Thuisgekomen. Ik lummel en rommel wat rond in huis en op mijn kamer de rest van de dag. Lees nog wat voor mijn bachpaper die ik stilaan naar de maan begin te verwensen. Niet goed. Ik weet het. Ik los het wel op. Na het eten kijk wat tv. Een film op vijf-tv toont mij beelden van Praag waar ik enkele jaren geleden was en Venetië waar ik in november nog was. De film is daar duidelijk in de zomer opgenomen. Wij hadden kou. Maar ook wel zon. Good times. Ik bedenk dat ondertussen in Genova Rut haren Adrian moet zijn aangekomen. Ik hoop dat ze het tof gaan hebben in Venezia. Zal wel. Ik wou dat ik ook direct terug kon, maar maal er niet om. Telefoon voor mij. Een vriendin die nood heeft aan wat ex-boyfriend-uitlaat. Ik bied mijn luisterend oor terwijl ik nog met een half oog het einde van de film meepik, cappuccino drink en een stukje heerlijke amandelcake probeer te eten. Alleen dat laatste lukt niet. Praten aan de telefoon met cake in de mond blijkt niet praktisch en gewoon ook not done. Zeker wanneer het over ex-boyfiends gaat. Zo is dat. Ik zet de tv uit, mooie beelden, maar een cliché-filmpje. Ik ga boven verder telefoneren. En ben dat anderhalfuur later nog steeds aan het doen. Met dezelfde vriendin.

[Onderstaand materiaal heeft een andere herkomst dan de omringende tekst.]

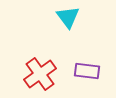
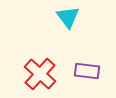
red cross: rotated 12 degrees counterclockwise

We besluiten dat het tijd wordt om ofwel nog iets nuttigers te doen ofwel te gaan slapen. Ik ben nog niet moe en zeer verslaafd aan internet. Ik werk nog wat aan mijn gidsbeurt voor volgende week. Te weinig, maar morgen is er nog een dag. Ai, slechte instelling. I know. Ik begin er meer en meer van overtuigd te geraken om mijn bachpaper met promotor en al te veranderen en post iets over flapdeuren op een of ander forum dat ik nogal frequenteer. Ik ben in Julia Nunes Mood en bekijk nog wat youtube-filmpjes van haar. Het huis is stil. Iedereen slaapt. Ik sluip naar beneden om de weekendkrant stelen en keer terug naar boven. Bedenk dat de titel 'Extremely loud and incredibly close' eigenlijk mijn karakter soms wel wat vat. Maar gelukkig niet geheel. Ik lach met mijn bedenkingen. Ik kruip in bed, lees in DS magazine de column van Tom Heremans - oh gelukkig niet die geit van een Jelle VR deze week - en val in slaap. 3u. Lot, veel te laat, kind.